Earlier this week, Jeff Pulver posted an analysis of two vastly opposite approaches to the regulation of VoIP on the state level. I’m including a few short excerpts below, but you really should go read the full article:
Last week two states – New Jersey and Missouri — took radically different approaches to VoIP regulation that could have far reaching consequences for the future of Internet communication.
New Jersey – helping consumers take advantage of new technologies. On the one hand, New Jersey’s Governor Jon Corzine (D) — joining a number of other forward looking states – signed into law new legislation prohibiting state regulation of many aspects of VoIP.
…..
Missouri – stuffing tomorrow’s technologies into yesterday’s regulatory boxes. But last week the Missouri Public Service Commission (PSC) took a starkly different approach. After a year-long proceeding, the PSC found that Comcast’s fixed VoIP service, unlike Vonage’s service, is offering a telecommunications service in Missouri and therefore it is requiring Comcast to get certified by December 10th, or stop offering their VoIP service. …..
Implications: This decision is likely to set off a chain of reactions including a possible appeal, and if left in place, unleash a number of other state actions similarly adopting state regulation of fixed VoIP. These actions are like to raise rates for consumers and slow innovation as state seek to require Internet technologies to subsidize the 100 year old phone network through the application of state universal service contributions, and the application of state access charges. It would be like having the first automobiles subsidize horse and buggy’s, or e-mail subsidize postal mail, or PCs subsidize mainframes.
I again urge you to read Jeff’s complete post:
The Jeff Pulver Blog: VoIP in America: A Tale of Two States
The strange thing to me about this is that although the big phone companies often have their way with state legislators (because legislators sell their votes like cheap prostitutes, though often in non-obvious ways so they don’t run afoul of the poorly-enforced ethics rules), most of the larger phone companies are smart enough to realize that regulation on VoIP isn’t even in their best interest. The reason is that the vast majority of customers ditching landlines are going to cell phone service, not VoIP, and the day may come (and for some companies, already has come) when they will want to offer their own VoIP service.
My point is that I don’t think that the Missouri PSC type of regulation is something that the big phone companies have been pushing hard for – even if there might be a slight short-term gain (by making it more costly for the cable competitors to do business), in the long term it will hurt the phone companies as much as the cable companies. But I may be wrong – nobody ever said the big phone company executives were the brightest bulbs on the tree, and it’s not beyond the realm of possibility that they would go for the short-term gain, and leave it to their successors to deal with the resulting mess.
So far, Michigan has taken a “hands off” approach to VoIP, but that’s consistent with their growing reluctance to regulate any aspect of the telephone industry except for “PBLES” (the “Primary Basic Local Exchange Service” that few customers are aware exists, and that even fewer actually subscribe to). So the fact that Michigan doesn’t seem to want to regulate much of anything having to do with telephone service anymore probably works in the favor of fixed VoIP providers.
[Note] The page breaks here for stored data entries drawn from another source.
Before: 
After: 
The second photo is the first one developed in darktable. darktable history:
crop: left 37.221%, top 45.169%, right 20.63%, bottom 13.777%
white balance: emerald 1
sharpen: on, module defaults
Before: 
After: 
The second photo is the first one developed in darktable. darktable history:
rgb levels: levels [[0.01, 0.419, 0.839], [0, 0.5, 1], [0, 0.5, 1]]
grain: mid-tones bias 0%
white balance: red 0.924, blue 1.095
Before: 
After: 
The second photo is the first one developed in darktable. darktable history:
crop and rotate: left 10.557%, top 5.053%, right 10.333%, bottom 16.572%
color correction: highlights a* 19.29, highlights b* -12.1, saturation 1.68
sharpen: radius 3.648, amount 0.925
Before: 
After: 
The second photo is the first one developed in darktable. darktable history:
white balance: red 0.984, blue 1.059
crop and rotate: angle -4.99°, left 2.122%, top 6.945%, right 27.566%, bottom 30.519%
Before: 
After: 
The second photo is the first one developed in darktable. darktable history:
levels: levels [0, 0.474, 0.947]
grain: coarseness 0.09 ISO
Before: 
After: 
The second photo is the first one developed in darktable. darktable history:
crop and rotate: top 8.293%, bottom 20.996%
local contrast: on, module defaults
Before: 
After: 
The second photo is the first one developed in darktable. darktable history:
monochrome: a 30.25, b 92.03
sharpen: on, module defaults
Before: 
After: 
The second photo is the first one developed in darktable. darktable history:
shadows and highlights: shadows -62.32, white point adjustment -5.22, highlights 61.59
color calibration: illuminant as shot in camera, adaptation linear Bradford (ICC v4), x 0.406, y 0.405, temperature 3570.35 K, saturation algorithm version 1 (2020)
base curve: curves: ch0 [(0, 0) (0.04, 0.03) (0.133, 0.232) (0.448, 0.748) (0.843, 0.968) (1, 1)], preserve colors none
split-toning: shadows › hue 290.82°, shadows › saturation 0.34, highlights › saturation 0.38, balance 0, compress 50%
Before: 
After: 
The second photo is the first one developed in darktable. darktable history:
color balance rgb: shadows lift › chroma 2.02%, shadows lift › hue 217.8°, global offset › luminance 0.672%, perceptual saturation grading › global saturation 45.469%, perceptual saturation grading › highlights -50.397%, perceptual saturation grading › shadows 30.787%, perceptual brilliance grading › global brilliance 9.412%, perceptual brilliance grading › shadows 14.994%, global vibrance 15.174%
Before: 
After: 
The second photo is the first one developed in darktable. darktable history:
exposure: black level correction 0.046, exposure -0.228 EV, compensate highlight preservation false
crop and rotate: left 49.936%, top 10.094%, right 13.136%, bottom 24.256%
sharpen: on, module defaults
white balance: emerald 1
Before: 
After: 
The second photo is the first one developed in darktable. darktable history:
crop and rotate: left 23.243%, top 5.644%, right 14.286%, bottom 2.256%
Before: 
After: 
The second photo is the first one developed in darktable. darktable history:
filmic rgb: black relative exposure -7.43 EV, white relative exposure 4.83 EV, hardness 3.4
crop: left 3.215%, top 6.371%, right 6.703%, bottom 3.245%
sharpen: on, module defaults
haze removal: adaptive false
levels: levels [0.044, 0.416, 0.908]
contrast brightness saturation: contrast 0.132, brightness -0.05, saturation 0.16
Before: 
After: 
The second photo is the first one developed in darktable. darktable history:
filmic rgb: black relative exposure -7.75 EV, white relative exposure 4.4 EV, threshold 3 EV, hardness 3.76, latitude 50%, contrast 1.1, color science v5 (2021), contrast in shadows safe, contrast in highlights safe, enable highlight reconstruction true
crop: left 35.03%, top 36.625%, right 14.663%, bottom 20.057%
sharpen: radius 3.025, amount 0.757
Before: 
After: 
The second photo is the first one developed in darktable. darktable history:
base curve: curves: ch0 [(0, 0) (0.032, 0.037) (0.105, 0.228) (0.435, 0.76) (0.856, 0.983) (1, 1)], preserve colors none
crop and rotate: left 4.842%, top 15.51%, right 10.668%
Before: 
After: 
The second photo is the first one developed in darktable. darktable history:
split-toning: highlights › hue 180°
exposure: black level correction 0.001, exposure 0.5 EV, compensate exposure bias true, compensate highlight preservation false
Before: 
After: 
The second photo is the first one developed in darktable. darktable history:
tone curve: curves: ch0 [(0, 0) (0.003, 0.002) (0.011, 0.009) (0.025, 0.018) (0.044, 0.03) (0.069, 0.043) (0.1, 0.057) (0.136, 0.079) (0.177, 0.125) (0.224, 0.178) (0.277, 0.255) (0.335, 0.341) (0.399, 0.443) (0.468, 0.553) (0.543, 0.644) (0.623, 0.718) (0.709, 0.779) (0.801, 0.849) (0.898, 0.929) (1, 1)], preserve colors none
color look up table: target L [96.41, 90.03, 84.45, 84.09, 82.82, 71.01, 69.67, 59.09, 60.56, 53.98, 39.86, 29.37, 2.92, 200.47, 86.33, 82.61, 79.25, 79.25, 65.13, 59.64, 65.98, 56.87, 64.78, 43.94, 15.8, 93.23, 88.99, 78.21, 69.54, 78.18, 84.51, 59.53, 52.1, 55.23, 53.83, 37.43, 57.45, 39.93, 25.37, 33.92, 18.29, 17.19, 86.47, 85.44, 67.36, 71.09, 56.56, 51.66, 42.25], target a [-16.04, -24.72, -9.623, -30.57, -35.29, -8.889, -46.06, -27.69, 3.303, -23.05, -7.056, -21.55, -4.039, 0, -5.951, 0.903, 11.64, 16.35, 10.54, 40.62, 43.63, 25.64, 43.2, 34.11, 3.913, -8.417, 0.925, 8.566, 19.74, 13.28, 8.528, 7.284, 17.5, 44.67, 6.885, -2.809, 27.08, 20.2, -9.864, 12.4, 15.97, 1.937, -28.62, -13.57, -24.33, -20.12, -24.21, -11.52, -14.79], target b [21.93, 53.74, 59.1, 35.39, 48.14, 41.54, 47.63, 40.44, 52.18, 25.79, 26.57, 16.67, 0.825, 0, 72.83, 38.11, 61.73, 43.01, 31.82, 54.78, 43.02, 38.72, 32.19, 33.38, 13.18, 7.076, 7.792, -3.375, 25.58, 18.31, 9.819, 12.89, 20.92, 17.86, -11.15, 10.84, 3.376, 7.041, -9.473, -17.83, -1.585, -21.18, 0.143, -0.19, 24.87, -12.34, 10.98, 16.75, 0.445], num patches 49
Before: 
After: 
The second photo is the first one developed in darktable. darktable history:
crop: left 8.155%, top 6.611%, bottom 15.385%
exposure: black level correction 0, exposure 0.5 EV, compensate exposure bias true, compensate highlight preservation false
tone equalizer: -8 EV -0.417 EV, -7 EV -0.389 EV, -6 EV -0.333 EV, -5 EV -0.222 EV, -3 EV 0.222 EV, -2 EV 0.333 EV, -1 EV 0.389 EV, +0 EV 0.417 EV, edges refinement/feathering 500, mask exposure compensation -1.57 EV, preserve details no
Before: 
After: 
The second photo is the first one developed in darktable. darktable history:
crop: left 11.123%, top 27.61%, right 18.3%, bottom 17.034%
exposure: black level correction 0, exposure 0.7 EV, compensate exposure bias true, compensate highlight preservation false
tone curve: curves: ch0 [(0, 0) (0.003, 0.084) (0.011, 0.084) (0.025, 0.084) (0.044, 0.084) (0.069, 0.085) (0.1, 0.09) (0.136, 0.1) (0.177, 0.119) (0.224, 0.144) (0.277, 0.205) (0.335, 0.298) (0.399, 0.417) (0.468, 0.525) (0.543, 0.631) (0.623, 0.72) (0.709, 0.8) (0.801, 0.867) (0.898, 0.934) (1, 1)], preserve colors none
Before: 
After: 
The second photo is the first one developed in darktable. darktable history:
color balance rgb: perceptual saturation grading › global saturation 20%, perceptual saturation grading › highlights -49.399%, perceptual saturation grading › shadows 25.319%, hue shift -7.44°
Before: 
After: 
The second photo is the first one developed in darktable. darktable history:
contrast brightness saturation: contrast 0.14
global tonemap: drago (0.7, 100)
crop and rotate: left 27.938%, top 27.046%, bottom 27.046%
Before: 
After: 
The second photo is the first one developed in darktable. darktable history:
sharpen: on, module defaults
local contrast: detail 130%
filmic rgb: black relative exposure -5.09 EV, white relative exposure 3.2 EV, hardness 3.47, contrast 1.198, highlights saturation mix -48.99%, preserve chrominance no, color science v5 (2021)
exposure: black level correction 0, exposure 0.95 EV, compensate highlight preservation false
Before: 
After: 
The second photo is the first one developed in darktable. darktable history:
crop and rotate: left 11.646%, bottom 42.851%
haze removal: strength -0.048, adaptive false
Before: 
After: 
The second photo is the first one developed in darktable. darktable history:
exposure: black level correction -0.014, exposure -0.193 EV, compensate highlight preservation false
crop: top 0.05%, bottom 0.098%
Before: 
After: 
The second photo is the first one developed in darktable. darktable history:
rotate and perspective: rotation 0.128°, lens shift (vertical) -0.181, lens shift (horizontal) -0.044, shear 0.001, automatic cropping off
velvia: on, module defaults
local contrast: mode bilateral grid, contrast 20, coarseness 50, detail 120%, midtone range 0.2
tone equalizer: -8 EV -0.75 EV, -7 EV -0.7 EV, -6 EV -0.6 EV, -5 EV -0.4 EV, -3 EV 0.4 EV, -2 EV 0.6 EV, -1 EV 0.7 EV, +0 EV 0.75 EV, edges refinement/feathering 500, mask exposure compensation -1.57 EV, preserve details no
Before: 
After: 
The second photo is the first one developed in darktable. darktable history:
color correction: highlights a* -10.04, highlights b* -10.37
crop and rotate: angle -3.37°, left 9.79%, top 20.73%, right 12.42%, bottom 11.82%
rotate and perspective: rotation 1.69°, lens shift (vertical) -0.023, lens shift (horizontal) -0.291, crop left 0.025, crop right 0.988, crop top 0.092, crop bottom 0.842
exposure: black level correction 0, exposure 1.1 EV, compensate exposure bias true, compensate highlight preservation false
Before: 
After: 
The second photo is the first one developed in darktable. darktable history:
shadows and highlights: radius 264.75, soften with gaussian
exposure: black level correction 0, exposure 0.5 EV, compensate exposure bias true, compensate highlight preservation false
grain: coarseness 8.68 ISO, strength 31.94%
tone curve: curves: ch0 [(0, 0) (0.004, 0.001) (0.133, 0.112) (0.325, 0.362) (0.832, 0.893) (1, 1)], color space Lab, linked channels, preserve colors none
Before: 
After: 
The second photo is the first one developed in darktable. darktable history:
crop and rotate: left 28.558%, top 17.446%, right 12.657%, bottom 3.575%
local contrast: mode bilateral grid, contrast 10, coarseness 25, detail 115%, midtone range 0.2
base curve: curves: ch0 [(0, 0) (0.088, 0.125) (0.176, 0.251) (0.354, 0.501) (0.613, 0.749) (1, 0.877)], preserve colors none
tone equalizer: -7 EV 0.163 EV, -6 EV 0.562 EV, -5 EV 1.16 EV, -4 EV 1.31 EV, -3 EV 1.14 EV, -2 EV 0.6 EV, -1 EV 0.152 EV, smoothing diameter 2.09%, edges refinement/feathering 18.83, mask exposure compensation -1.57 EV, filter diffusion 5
The interesting thing is, the cable companies in Missouri could probably avoid regulation altogether by offering an associated “nomadic” VoIP service (the type where you have a VoIP adapter that you can take with you and use anywhere you have a broadband connection). If, for example, they were to develop a VoIP adapter and system that incorporates the best of both worlds – the reliability of fixed service combined with the portability of nomadic service, that might put them into the realm of providers that the states are unable to regulate.
(How would such a system work? Perhaps something like this: Normally, it detects that you are at home, and uses the “reserved” VoIP bandwidth of your local cable company – in other words, it bypasses the public Internet and essentially uses the frequencies reserved for local phone service. Should you unplug the adapter and take it to another location served by the same cable company – for example, you take it to a neighbor’s home and plug it in there – it will still attempt to use the reserved VoIP bandwidth, if technically feasible. If for some reason it can’t use the reserved bandwidth, or if you take it to a place served by another provider, it falls back and uses the public Internet to connect you to your cable company’s switch. Oh, and to make it a true “nomadic” service, the cable company would have to offer the ability to get a number from a ratecenter of the customer’s choice, rather than one dictated by the geographic location of their home. It seems to me that if that type of system were used, there would then be no functional difference, at least from the customer’s perspective, between the cable company’s service and the “nomadic” VoIP service offered by other VoIP companies).
Somehow, I doubt the cable companies will develop and use an entirely new type of technology just to bypass the backward-thinking regulators in a particular state. It’s probably a lot cheaper for them to lobby the Missouri legislature to get a VoIP-friendly law passed.